Epimedium rhizomatosum

19 Sep

Epimedium rhizomatosum (27/07/2013, Kew Gardens, London)

Epimedium rhizomatosum (27/07/2013, Kew Gardens, London)

Position: Dappled shade to shade

Flowering period: Summer

Soil: Moist, well drained

Eventual Height: 40cm

Eventual Spread: 40cm

Hardiness: 5a, 5b, 6a, 6b, 7a, 7b, 8a, 8b

Family: Berberidaceae

Epimedium rhizomatosum is an evergreen herbaceous perennial with a low growing, ground covering habit. Its shiny dark green leathery leaves are divided into three heart shaped leaflets with spiny margins, each up to 6cm long and 3cm broad. Its leaves emerge bronze/ red in spring. Its yellow flowers are composed of four petals,  up to 25mm across, appear on stems above the foliage as a panicle of up to 30 flowers. Its roots are long rhizomes which aids its spread.

Epimedium rhizomatosum Flower (27/07/2013, Kew Gardens, London)

Epimedium rhizomatosum Flower (27/07/2013, Kew Gardens, London)

Epimedium rhizomatosum, commonly known as Barrenwort or Bishop’s Mitre, is native to central south China. In its natural habitat it grows in wooded environments.

The etymological root of the binomial name Epimedium is derived from the Greek name for this plant, used by Dioscorides and Pliny. Rhizomatosum is derived from the Greek meaning ‘having rhizomes’.

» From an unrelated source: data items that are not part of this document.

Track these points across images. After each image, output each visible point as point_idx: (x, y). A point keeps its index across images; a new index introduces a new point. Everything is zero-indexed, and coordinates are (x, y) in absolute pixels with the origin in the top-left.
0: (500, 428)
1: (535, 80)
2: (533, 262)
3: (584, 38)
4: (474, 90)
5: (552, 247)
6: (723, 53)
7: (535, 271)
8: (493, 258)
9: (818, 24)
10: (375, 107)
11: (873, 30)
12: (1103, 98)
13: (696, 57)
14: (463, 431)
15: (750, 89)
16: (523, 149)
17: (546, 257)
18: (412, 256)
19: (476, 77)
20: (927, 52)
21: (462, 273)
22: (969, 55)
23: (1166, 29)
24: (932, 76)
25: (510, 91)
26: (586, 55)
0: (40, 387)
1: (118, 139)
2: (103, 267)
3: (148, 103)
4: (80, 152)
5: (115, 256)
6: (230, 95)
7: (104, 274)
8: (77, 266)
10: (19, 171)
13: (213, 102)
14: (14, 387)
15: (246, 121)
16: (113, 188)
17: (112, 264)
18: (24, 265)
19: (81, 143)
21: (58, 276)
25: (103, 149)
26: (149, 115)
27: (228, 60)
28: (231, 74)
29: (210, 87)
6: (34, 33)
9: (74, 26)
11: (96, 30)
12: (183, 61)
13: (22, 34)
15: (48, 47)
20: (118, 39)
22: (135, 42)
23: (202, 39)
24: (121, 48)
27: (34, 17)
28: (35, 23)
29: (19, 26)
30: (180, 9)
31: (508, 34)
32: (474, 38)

The landscape architect may find Epimedium rhizomatosum useful as an evergreen, low growing,  ground cover in shady locations. This plant is rabbit resistant.

Ecologically, Epimedium rhizomatosum is attractive to pollinating insects.

Epimedium rhizomatosum Leaf (27/07/2013, Kew Gardens, London)

Epimedium rhizomatosum Leaf (27/07/2013, Kew Gardens, London)

Epimedium rhizomatosum prefers moist, humus rich, well-drained soils. It prefers an acid to neutral pH of soil, although it will tolerate most soils.

Epimedium rhizomatosum requires little maintenance. Large clumps may be divided in autumn.